> Supplied records:
------------------------------------------------------------

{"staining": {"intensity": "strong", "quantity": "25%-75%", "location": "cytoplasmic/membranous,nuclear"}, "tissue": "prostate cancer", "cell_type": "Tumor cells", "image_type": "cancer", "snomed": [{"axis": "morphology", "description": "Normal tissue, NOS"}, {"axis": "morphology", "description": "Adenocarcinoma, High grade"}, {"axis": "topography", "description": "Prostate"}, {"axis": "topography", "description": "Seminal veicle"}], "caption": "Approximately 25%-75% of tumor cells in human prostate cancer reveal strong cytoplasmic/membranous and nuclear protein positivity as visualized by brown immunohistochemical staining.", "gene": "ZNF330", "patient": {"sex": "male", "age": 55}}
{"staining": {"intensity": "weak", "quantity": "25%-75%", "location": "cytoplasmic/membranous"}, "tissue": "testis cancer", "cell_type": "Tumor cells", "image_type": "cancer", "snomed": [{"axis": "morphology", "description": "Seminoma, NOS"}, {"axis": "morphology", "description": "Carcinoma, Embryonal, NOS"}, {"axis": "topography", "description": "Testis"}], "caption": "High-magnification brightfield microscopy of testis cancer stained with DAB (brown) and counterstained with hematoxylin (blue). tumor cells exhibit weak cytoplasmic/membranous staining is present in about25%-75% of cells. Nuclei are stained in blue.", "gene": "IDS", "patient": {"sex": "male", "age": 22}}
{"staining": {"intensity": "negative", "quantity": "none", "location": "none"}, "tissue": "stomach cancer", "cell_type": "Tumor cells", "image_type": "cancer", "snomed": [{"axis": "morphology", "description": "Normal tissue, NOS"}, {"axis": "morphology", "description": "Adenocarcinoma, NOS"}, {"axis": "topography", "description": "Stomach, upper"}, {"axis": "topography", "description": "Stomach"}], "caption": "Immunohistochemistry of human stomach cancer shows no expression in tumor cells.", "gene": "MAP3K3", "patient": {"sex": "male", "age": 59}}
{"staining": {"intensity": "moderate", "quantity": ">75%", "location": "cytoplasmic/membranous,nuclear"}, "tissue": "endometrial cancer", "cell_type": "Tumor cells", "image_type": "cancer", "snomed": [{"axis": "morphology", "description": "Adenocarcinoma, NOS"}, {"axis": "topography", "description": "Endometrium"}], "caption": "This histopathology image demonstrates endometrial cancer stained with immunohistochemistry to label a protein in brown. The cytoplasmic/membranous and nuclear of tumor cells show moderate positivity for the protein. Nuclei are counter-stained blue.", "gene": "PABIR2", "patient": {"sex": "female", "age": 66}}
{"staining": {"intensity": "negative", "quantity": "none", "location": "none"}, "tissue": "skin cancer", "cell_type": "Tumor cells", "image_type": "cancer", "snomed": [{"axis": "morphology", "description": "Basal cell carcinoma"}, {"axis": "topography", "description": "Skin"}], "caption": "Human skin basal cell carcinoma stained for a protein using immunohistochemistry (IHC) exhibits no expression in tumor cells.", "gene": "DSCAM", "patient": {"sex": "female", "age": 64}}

------------------------------------------------------------

> What you need to do: Repeat the material word for word from its opening line up to and including the line containing "of human stomach".

> Exercise response:
{"staining": {"intensity": "strong", "quantity": "25%-75%", "location": "cytoplasmic/membranous,nuclear"}, "tissue": "prostate cancer", "cell_type": "Tumor cells", "image_type": "cancer", "snomed": [{"axis": "morphology", "description": "Normal tissue, NOS"}, {"axis": "morphology", "description": "Adenocarcinoma, High grade"}, {"axis": "topography", "description": "Prostate"}, {"axis": "topography", "description": "Seminal veicle"}], "caption": "Approximately 25%-75% of tumor cells in human prostate cancer reveal strong cytoplasmic/membranous and nuclear protein positivity as visualized by brown immunohistochemical staining.", "gene": "ZNF330", "patient": {"sex": "male", "age": 55}}
{"staining": {"intensity": "weak", "quantity": "25%-75%", "location": "cytoplasmic/membranous"}, "tissue": "testis cancer", "cell_type": "Tumor cells", "image_type": "cancer", "snomed": [{"axis": "morphology", "description": "Seminoma, NOS"}, {"axis": "morphology", "description": "Carcinoma, Embryonal, NOS"}, {"axis": "topography", "description": "Testis"}], "caption": "High-magnification brightfield microscopy of testis cancer stained with DAB (brown) and counterstained with hematoxylin (blue). tumor cells exhibit weak cytoplasmic/membranous staining is present in about25%-75% of cells. Nuclei are stained in blue.", "gene": "IDS", "patient": {"sex": "male", "age": 22}}
{"staining": {"intensity": "negative", "quantity": "none", "location": "none"}, "tissue": "stomach cancer", "cell_type": "Tumor cells", "image_type": "cancer", "snomed": [{"axis": "morphology", "description": "Normal tissue, NOS"}, {"axis": "morphology", "description": "Adenocarcinoma, NOS"}, {"axis": "topography", "description": "Stomach, upper"}, {"axis": "topography", "description": "Stomach"}], "caption": "Immunohistochemistry of human stomach cancer shows no expression in tumor cells.", "gene": "MAP3K3", "patient": {"sex": "male", "age": 59}}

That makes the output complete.